■ What to do:
Set down a true copy of the data, with all pictures left out.

■ Supplied material:
######

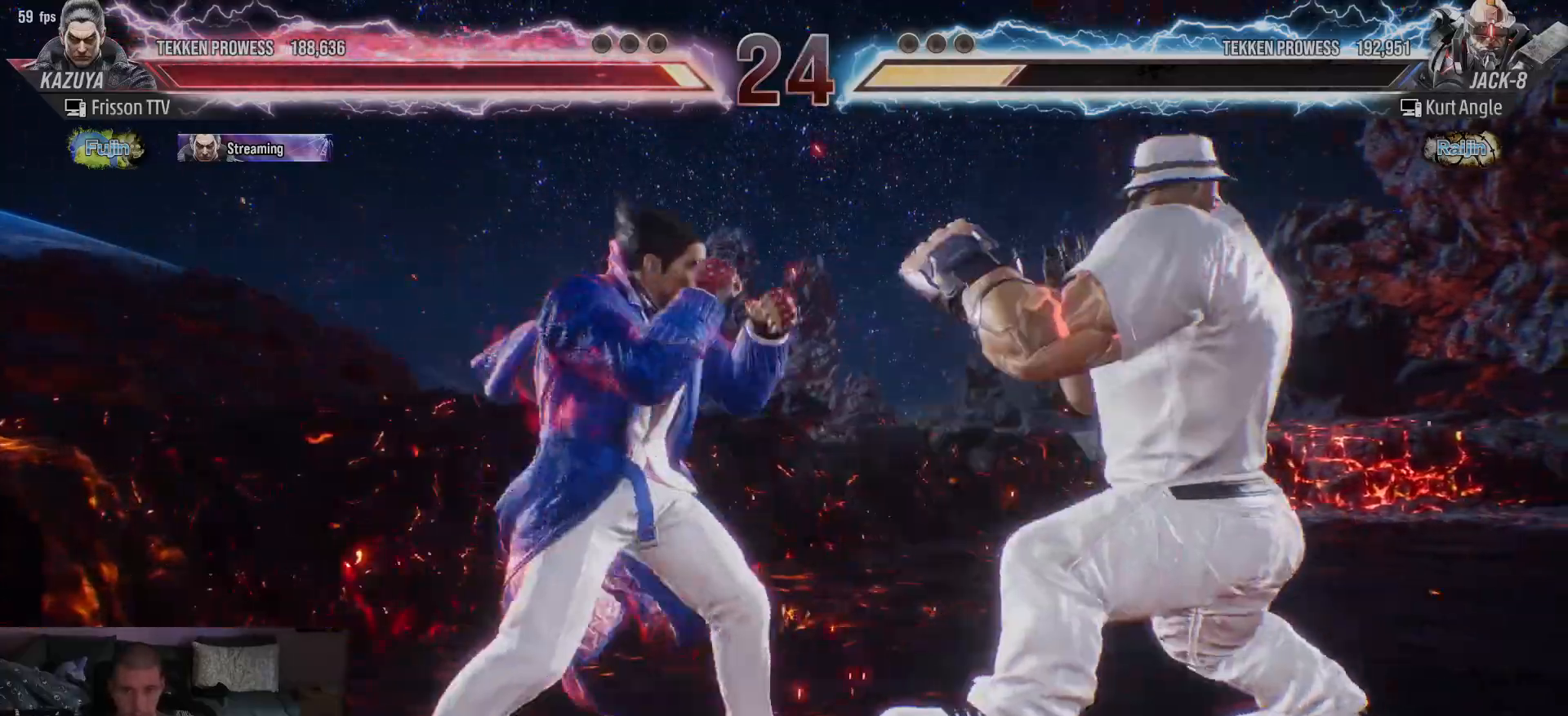
{"dt_ms": 500, "buttons": [], "left_stick": "left", "events": [[250, "left_stick", "left"], [333, "left_stick", "center"], [383, "left_stick", "left"]]}
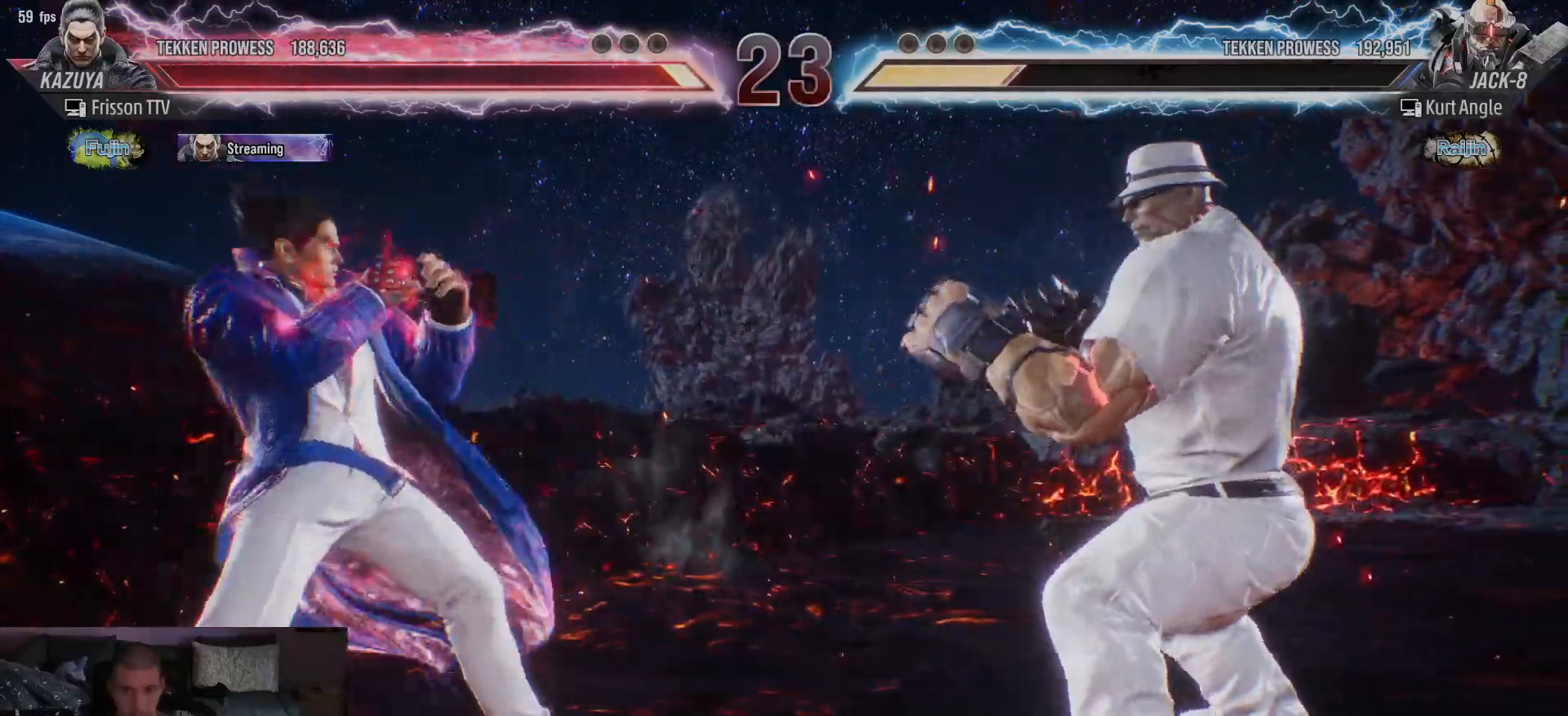
{"dt_ms": 500, "buttons": [], "left_stick": "left", "events": []}
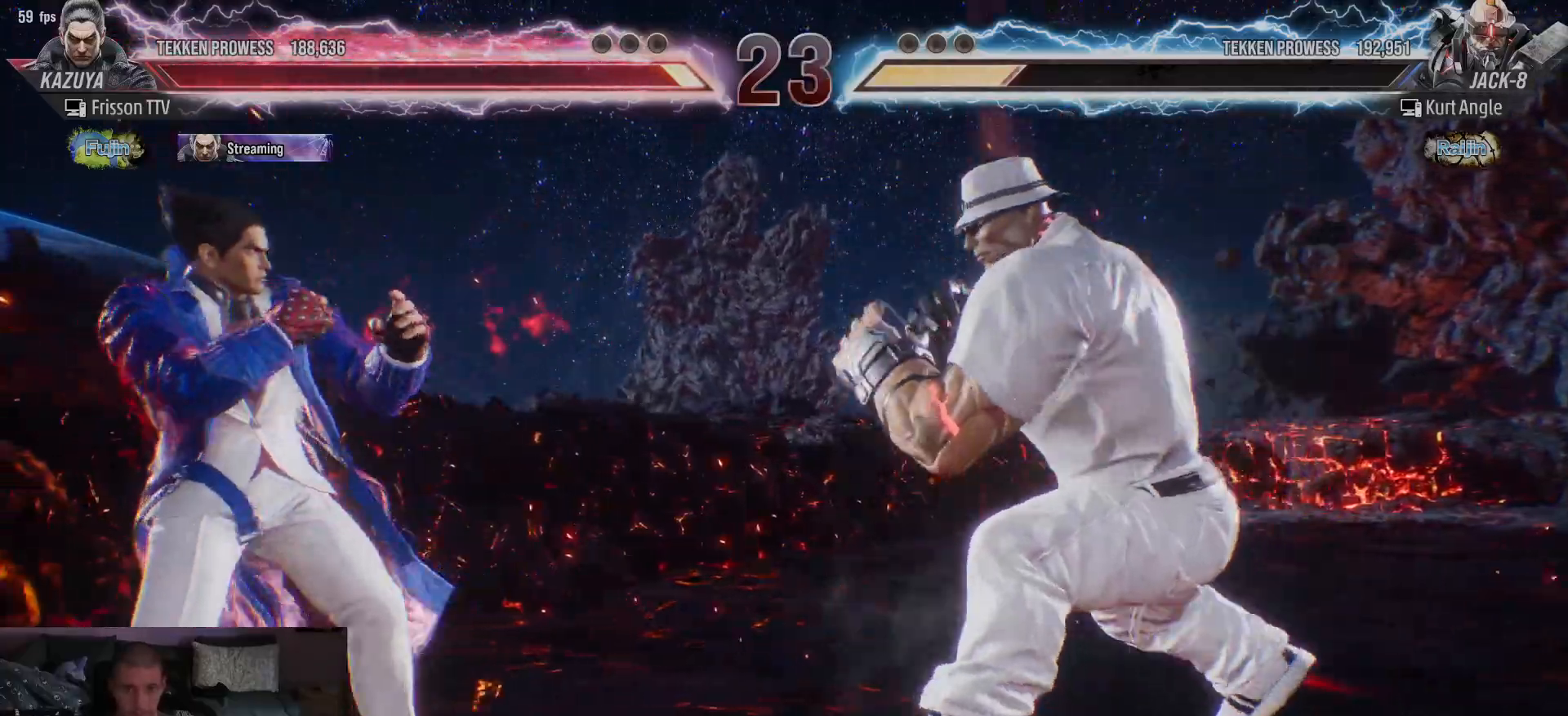
{"dt_ms": 500, "buttons": [], "left_stick": "left", "events": [[17, "left_stick", "center"], [100, "left_stick", "left"]]}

######

■ Exercise result:
{"dt_ms": 500, "buttons": [], "left_stick": "left", "events": [[250, "left_stick", "left"], [333, "left_stick", "center"], [383, "left_stick", "left"]]}
{"dt_ms": 500, "buttons": [], "left_stick": "left", "events": []}
{"dt_ms": 500, "buttons": [], "left_stick": "left", "events": [[17, "left_stick", "center"], [100, "left_stick", "left"]]}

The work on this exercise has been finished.